Whether patients with COVID-19 should be generally ventilated with a lower or higher PEEP remains controversial. For example, thirty-nine international experts could not reach a consensus on this issue in 2021, as the number of those favoring a lower or higher PEEP was approximately the same [30]. Our present findings support the recommendation by other authors to use a higher PEEP in patients with COVID-19 with caution [31, 32], and possibly only in those with lower compliance [33]. Moreover, they extend the results of previous studies, showing that the response to increasing PEEP differs largely among mechanically ventilated patients with COVID-19 and is frequently less positive than expected for the severity of hypoxemia [3, 34–38]. Nonetheless, our study is novel in that we directly looked at changes in lung aeration rather than inferring them from other (sometimes imprecise [39]) variables, such as changes in regional or global compliance.

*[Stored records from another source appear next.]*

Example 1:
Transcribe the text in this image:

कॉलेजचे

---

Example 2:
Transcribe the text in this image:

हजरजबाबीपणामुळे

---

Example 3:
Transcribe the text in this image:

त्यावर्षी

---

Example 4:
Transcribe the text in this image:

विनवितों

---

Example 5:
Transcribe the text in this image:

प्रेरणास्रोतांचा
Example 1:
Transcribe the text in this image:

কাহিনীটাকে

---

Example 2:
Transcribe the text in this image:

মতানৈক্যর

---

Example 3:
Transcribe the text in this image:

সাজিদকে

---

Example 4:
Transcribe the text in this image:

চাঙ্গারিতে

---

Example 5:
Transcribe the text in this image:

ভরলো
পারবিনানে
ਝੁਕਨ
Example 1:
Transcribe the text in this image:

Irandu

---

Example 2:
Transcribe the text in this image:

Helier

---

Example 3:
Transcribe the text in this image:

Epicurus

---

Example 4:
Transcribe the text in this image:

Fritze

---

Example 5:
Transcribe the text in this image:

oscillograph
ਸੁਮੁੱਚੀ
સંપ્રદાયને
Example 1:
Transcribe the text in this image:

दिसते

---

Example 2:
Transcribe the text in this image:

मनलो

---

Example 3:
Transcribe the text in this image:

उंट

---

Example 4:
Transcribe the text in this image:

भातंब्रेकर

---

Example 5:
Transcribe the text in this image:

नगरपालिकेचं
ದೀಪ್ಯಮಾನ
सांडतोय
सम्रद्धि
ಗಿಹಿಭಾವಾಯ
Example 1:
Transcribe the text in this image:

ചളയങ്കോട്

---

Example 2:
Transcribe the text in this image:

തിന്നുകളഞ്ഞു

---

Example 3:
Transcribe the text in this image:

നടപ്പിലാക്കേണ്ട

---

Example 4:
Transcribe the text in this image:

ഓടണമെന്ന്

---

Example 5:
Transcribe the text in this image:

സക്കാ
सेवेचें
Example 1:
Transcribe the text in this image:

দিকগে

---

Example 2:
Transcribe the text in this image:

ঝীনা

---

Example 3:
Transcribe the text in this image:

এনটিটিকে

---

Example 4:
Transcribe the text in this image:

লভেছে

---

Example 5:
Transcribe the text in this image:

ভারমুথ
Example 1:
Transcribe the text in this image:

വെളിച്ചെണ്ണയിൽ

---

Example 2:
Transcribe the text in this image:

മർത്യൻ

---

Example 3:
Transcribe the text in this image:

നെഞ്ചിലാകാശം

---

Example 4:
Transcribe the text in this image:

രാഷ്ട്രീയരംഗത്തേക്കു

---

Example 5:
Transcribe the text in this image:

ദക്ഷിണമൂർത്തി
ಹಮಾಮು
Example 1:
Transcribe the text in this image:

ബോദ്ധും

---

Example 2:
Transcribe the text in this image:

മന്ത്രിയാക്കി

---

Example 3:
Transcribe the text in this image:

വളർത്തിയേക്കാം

Some of the limitations of this work deserve a comment. First, the sample size was small and we did not correct for multiple tests, so our findings should be interpreted cautiously. Second, we enrolled patients early during their ICU stay. In a later phase of the disease, the response to increasing PEEP will be more probably negative even in patients with low compliance [37, 40, 41], due to the possible occurrence of fibrosis. Third, in defining the individual net CT response to a higher PEEP, we treated lung recruitment and hyperinflation as equally good or bad. This approach is questionable [42]. Harms of overdistention might be larger than benefits of recruitment [43], but it is hard to define by how much. Fourth, we did not assess the impact of PEEP on patient-centered outcomes such as mortality.